Türk devletinin Suriye sahasında "Kürtlerin hiçbir hak kazanmaması" temelinde ABD ile Rusya arasında yürüttüğü denge politikası, "Fırat'ın doğusu" ve İdlib'te çıkmaza doğru yol almaya devam ederken, Türk devleti ise bu dengeyi bir süre daha devam ettirmek için uğraşıyor.

Kasım 2015'te Rus uçağının düşürülmesi ve 15 Temmuz darbe girişiminin ardından dümeni Rusya'ya kıran ve o günden beri sahada ikili oyun sergileyen Türk devleti, şimdi İdlib ve Fırat'ın doğusunda ciddi sınavlarla karşı karşıya.

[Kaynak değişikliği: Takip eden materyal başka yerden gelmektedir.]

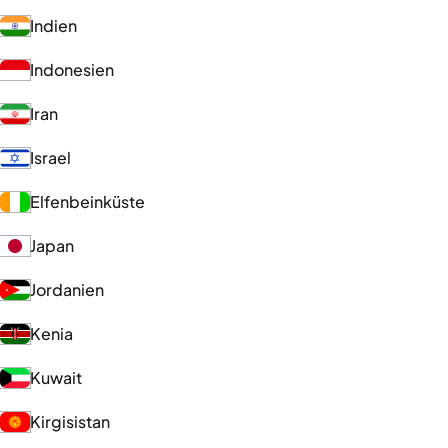
Indien
Indonesien
Iran
Israel
Elfenbeinküste
Japan
Jordanien
Kenia
Kuwait
Kirgisistan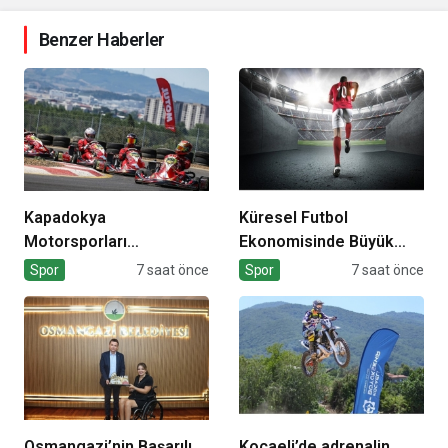
Benzer Haberler
Kapadokya
Küresel Futbol
Motorsporları
Ekonomisinde Büyük
Kompleksi Açılıyor
Dönüşüm!
Spor
7 saat önce
Spor
7 saat önce
Osmangazi’nin Başarılı
Kocaeli’de adrenalin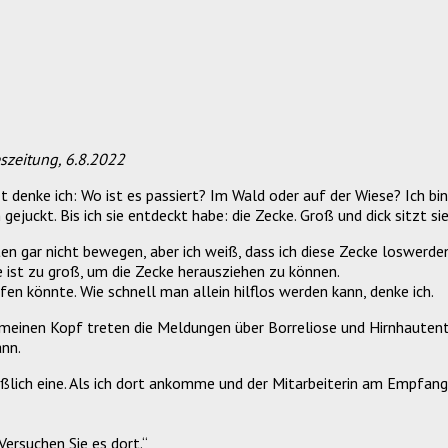
szeitung, 6.8.2022
denke ich: Wo ist es passiert? Im Wald oder auf der Wiese? Ich bin ge
juckt. Bis ich sie entdeckt habe: die Zecke. Groß und dick sitzt s
sten gar nicht bewegen, aber ich weiß, dass ich diese Zecke loswerd
 ist zu groß, um die Zecke herausziehen zu können.
lfen könnte. Wie schnell man allein hilflos werden kann, denke ich.
in meinen Kopf treten die Meldungen über Borreliose und Hirnhauten
ann.
eßlich eine. Als ich dort ankomme und der Mitarbeiterin am Empfang
„Versuchen Sie es dort.“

HAN ŞEYHUN DÜŞTÜ, TÜRK GÖZLEM NOKTASI ÇEMBERDE

Politikasını Kürt inkarı ve imhası üzerine kuran Türk devleti 5 Ağustos'ta ABD ile Fırat'ın doğusu için "güvenli bölge" görüşmelerine başladığı gün, Rusya ve Suriye rejimi İdlib'te Han Şeyhun'a operasyon başlattı ve iki haftanın ardından ilçe rejim ve Rus güçlerinin eline geçti.

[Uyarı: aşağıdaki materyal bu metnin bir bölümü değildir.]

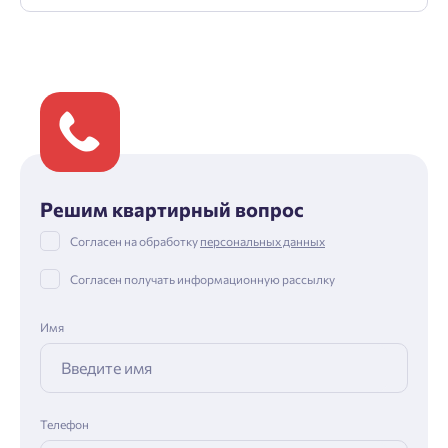
Решим квартирный вопрос
Согласен на обработку
персональных данных
Согласен получать информационную рассылку
Имя
Телефон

Operasyon devam ederken, bölgeye takviye güç gönderen Türkiye'nin konvoyu da Rusya-Suriye'ye ait uçaklar tarafından vurularak durduruldu. Han Şeyhun'un düşmesiyle ilçesinin güneyindeki Morek'te bulunan Türk gözlem noktası ise rejim ve Rusya'nın çemberinde.

ERDOĞAN, MOSKOVA YOLCUSU

Bu gelişmeler üzerine Türk Cumhurbaşkanı Tayyip Erdoğan, 7 Eylül'de Ankara'da Rusya Devlet Başkanı V. Putin ve İran Cumhurbaşkanı Hasan Ruhani'yle yapılacak olan üçlü zirveyi beklemeden Moskova'ya gidiyor. Kremlin, Putin ve Erdoğan'ın 27 Ağustos'ta bir araya geleceğini duyurdu.

HESAPLAR BOZULDU

Gazeteciler Nihat Kaya ve Aziz Köylüoğlu İdlib'te yaşanan son gelişmeleri ve Türkiye'nin ABD ile Rusya arasında bir süre daha devam ettirmek istediği dengeyi ANF'ye değerlendirdi.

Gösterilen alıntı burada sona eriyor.